I have to say my bio-mom and I are a lot lot a like. We can be combative, but luckily with the law I have been able to avoid that sort, last I heard, in 1995 she had a domestic violence charge against her…with a knife and her husband. I may not be just like her but I can relate to her. I get pretty pissy myself and I know where I get my claws hanging on attitude.

But despite her weird past, I accept her for who she is as she is the one that gave me life. For that I think I am greatful. I may not always be happy with life but damn if I am not in constant wondering who she is and one I can at least thank for life, she did give me life you know.

I guess it’s harder for me than many of my adoptee counterparts since I lost my abusive (yes abusive) mother when I was 15. I still love her but I still lost a mother and the only one I knew. I am not usual, I realize that, but without a mother’s love a woman can become a very unhappy and sad person and I lost that at 15. I want to talk to a mother, an elder woman, to guide me though the trials I have I don’t have that, something I can’t do with my step-mom. I want to cuddle up with a mommy like I did as a child, but since 15 I haven’t been able to. I want to call MOM up and whine to her about this, that and the other. I don’t have that and I hate not having that. I guess for me it’s a double whammy, I lost an adoptive mother at 15 and since then I have been searching for what I am missing. I have a step-mom but she and I are on two different plains.

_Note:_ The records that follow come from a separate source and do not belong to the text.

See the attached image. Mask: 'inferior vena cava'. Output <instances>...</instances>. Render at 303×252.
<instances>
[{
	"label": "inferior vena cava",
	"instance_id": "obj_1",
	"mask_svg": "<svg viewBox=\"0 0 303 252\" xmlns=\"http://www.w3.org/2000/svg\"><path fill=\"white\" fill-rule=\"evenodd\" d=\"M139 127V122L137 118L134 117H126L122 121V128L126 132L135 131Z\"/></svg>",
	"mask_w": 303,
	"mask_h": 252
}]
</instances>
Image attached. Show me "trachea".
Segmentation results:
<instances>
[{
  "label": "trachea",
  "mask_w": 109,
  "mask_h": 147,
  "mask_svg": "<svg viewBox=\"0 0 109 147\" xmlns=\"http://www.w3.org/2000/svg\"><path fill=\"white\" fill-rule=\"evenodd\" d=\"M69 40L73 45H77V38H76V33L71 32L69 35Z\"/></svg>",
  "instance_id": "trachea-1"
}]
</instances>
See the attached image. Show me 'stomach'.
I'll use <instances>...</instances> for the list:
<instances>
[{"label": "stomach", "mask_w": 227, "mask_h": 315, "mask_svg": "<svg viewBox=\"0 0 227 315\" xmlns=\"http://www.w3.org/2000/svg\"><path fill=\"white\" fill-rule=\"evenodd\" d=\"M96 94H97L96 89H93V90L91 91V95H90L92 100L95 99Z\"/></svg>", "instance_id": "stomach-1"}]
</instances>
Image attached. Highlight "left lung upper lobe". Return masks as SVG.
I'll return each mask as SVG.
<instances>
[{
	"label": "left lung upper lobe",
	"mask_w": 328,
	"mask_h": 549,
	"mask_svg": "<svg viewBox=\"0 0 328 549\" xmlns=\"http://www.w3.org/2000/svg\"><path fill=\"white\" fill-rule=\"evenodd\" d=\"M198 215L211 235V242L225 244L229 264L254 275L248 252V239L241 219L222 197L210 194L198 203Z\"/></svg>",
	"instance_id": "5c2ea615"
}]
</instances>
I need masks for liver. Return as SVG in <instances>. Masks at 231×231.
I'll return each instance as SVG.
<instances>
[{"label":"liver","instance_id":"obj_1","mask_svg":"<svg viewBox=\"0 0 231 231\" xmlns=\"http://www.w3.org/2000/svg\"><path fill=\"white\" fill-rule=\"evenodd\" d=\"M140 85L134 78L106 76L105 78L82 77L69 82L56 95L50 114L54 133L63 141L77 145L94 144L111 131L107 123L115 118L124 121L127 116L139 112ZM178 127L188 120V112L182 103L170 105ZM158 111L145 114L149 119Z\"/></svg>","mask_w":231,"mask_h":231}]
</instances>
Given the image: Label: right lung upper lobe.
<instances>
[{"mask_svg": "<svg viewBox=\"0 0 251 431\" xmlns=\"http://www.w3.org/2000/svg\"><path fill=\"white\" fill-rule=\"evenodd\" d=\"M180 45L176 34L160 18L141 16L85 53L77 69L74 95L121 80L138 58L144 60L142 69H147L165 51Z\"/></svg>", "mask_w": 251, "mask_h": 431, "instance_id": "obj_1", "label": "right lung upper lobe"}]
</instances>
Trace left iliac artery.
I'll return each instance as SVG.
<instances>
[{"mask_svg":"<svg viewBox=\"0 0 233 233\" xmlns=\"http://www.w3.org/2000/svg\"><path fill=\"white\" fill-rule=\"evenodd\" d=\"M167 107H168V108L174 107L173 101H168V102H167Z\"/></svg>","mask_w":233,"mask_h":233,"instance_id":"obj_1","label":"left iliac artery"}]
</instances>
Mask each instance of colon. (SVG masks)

Like I said, just to meet my bio-mom just once would make my life complete. It really would. I could rest at night and know that I am someone. The woman that died, my real mom (adoptive mom), is dead but I could rest knowing the the woman who gave birth to me is still there and wants me…keep in mind my adoptive mom was abusive, so I need to grasp upon something I guess. I just want acceptance from the woman that gave me life…I know I could live more stable if she gave me the okay, as horrible as that sounds it’s true. I know if she told me that she loves me no matter what, I know I would lighten up on life, I know that it would give more peace than anyone else could. Since an apology from my mother (adoptive mom) is impossible since she gone, this would be the ultimate in settling a heart to go on and love.

I live my life full of solititude and pain. Thank God I have an investment that makes the bills but once those bills (20 years) are done what am I to do? I hate this, I really do.